§ Exercise requirements: Make an exact copy of the listing so that no picture is carried over.

§ Material for this exercise:
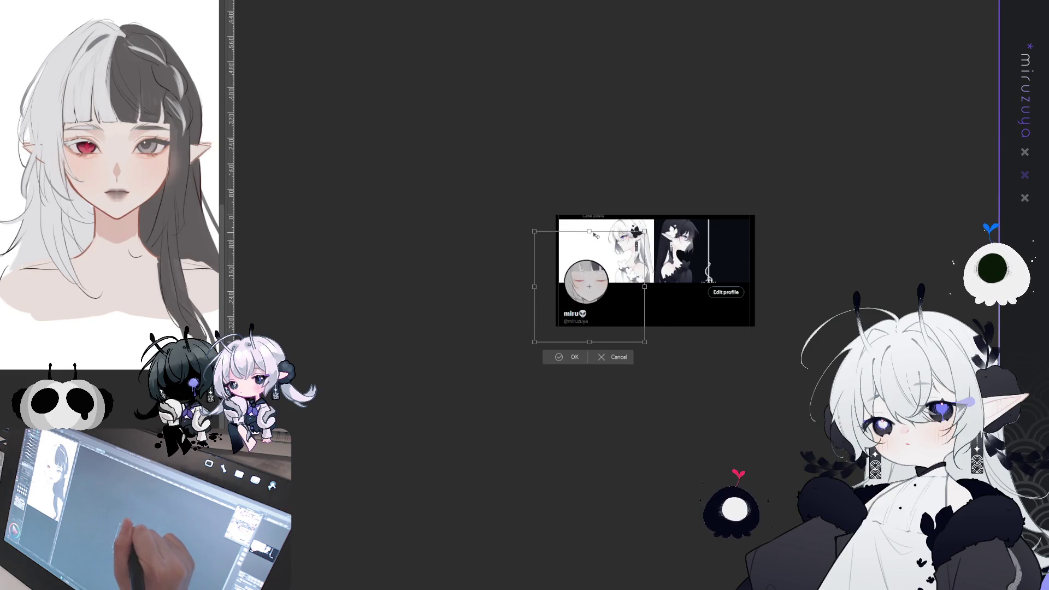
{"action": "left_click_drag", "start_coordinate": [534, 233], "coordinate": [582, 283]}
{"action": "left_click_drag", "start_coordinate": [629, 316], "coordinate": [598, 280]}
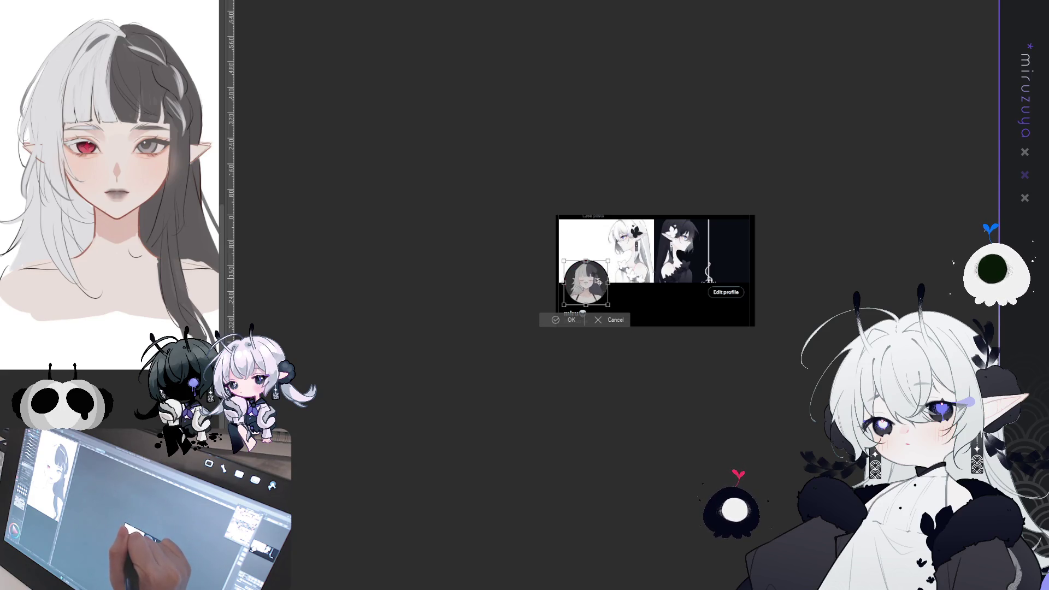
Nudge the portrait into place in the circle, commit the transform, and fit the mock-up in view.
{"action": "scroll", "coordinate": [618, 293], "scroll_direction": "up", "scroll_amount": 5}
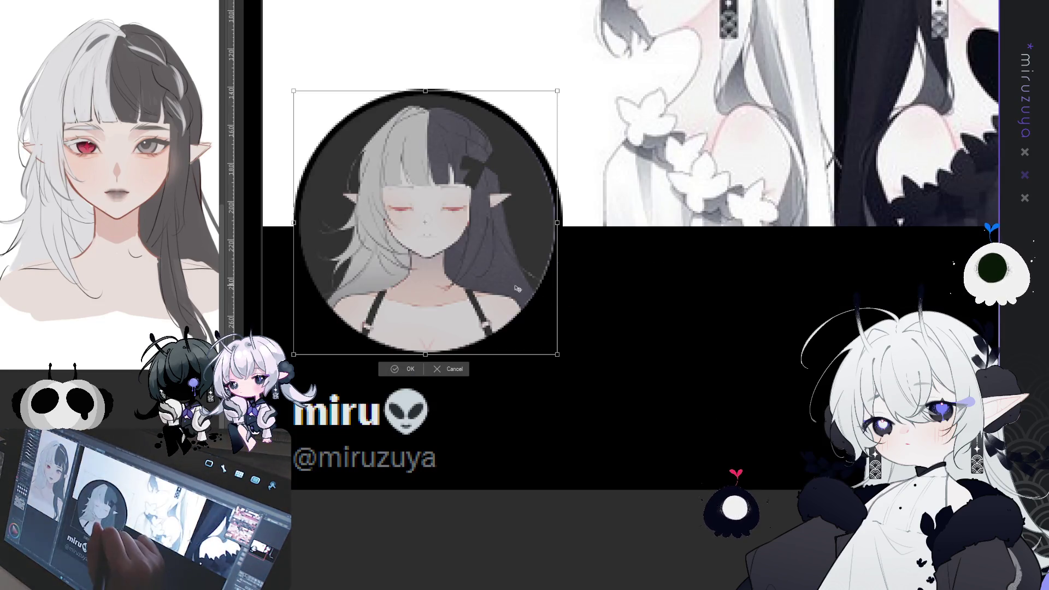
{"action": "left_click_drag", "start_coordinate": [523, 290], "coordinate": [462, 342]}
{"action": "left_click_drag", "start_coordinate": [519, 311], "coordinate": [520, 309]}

§ Task solution:
{"action": "left_click_drag", "start_coordinate": [534, 233], "coordinate": [582, 283]}
{"action": "left_click_drag", "start_coordinate": [629, 316], "coordinate": [598, 280]}
Nudge the portrait into place in the circle, commit the transform, and fit the mock-up in view.
{"action": "scroll", "coordinate": [618, 293], "scroll_direction": "up", "scroll_amount": 5}
{"action": "left_click_drag", "start_coordinate": [523, 290], "coordinate": [462, 342]}
{"action": "left_click_drag", "start_coordinate": [519, 311], "coordinate": [520, 309]}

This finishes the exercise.